SHARE NAVY WILL CITE JUST 1 OFFICER IN JET DOWNING

***Navy begins pullback from Persian Gulf; see A9.

A Navy board considered and rejected recommending action against officers as high as Rear Adm. Anthony A. Less, commander of the Persian Gulf naval task force of which the Vincennes was part. In a 1,000-page report that will be presented to Defense Secretary Frank C. Carlucci this week, military officials said Saturday, the board places most of the blame on the operations officer for his role in misinterpreting information which resulted in the cruiser mistakenly shooting down the jetliner on July 3, killing all 290 people aboard.A report now being reviewed by Adm. William J. Crowe Jr., chairman of the Joint Chiefs of Staff, recommends a letter of reprimand to the operations officer, which would not become part of his official personnel file, officials said. The name of the officer has not been disclosed.

The report was compiled by an investigative team headed by Rear Adm. William N. Fogarty and given to Marine Gen. George B. Crist, head of the Central Command, which controls the Persian Gulf region for his review. It was then forwarded to Crowe, who has been reading it this weekend and could recommend lesser or greater disciplinary measures, officials said.

By the time an unclassified version of the report is made public, it may have been changed during this complicated review process, Pentagon officials said. But they added that there is little inclination among senior U.S. officials to take a hard line against anybody from Less, who was in the gulf on his flagship, the USS Coronado, at the time of the shootdown, to the sailors who misinterpreted data displayed on their consoles on the high-tech cruiser.

The general conclusion of the report is that a series of human errors led to the misidentification of the Iranian jetliner and that there was no significant malfunction in the performance of the Vincennes' high-technology Aegis radar tracking and identification systems, according to officials.

Pentagon sources said Forgarty and members of his investigatory team felt undercut by Crowe's apparent exoneration of Capt. Will C. Rogers III, the Vincennes skipper, immediately after the incident. At a news conference in Washington, Crowe said the Vincennes skipper had "acted with good judgment."
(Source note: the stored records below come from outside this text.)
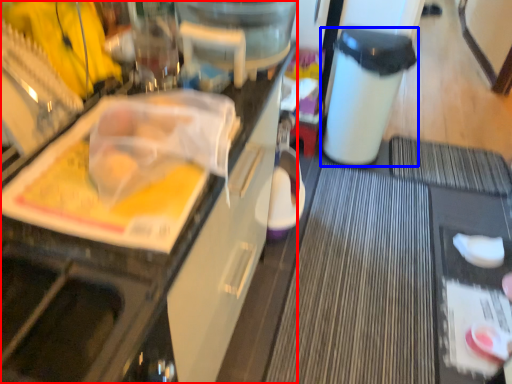
Question: Which point is further to the camera, cabinetry (highlighted by a red box) or trash bin/can (highlighted by a blue box)?

Choices:
 (A) cabinetry
 (B) trash bin/can

Answer: (B)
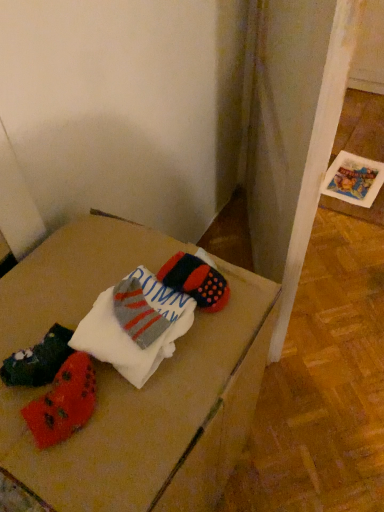
The width and height of the screenshot is (384, 512). In order to click on free location in front of white cotton socks at center in this screenshot , I will do `click(135, 438)`.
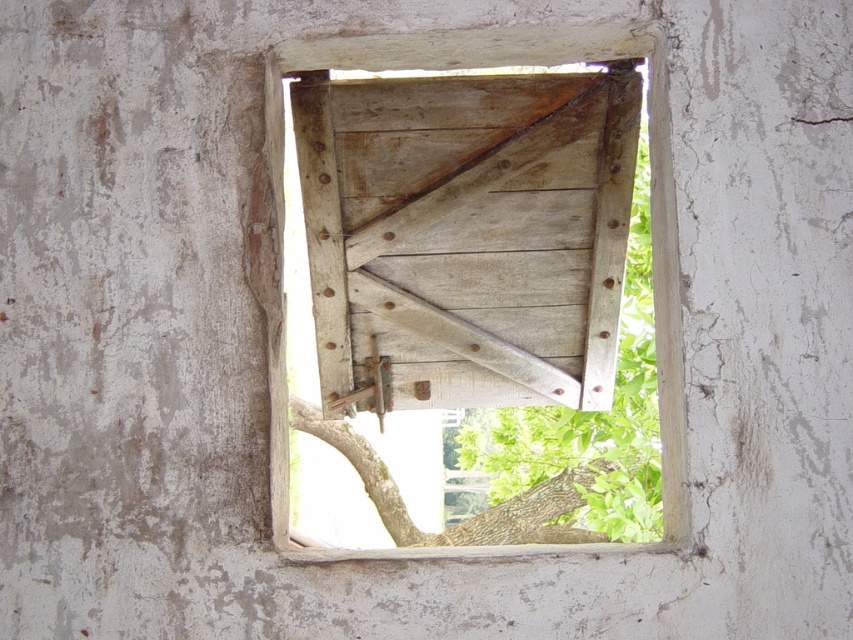
Is wooden frame at center closer to camera compared to wooden hinge at center?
Crowe's pronouncement was based on early information from the gulf which the Fogarty team found to be highly inaccurate in almost every major respect, officials said. This put the Fogarty board in the position of having to contradict the nation's highest-ranking military officer.

The Fogarty report, according to officials, documents a number of errors, many of them human. In one example, a sailor in charge of executing the firing sequence for the missiles fumbled several times, military officials said, resulting in a delay. If he had fumbled the sequence one more time, they added, the airliner probably would have become visible to the Vincennes crew, possibly averting the mistake.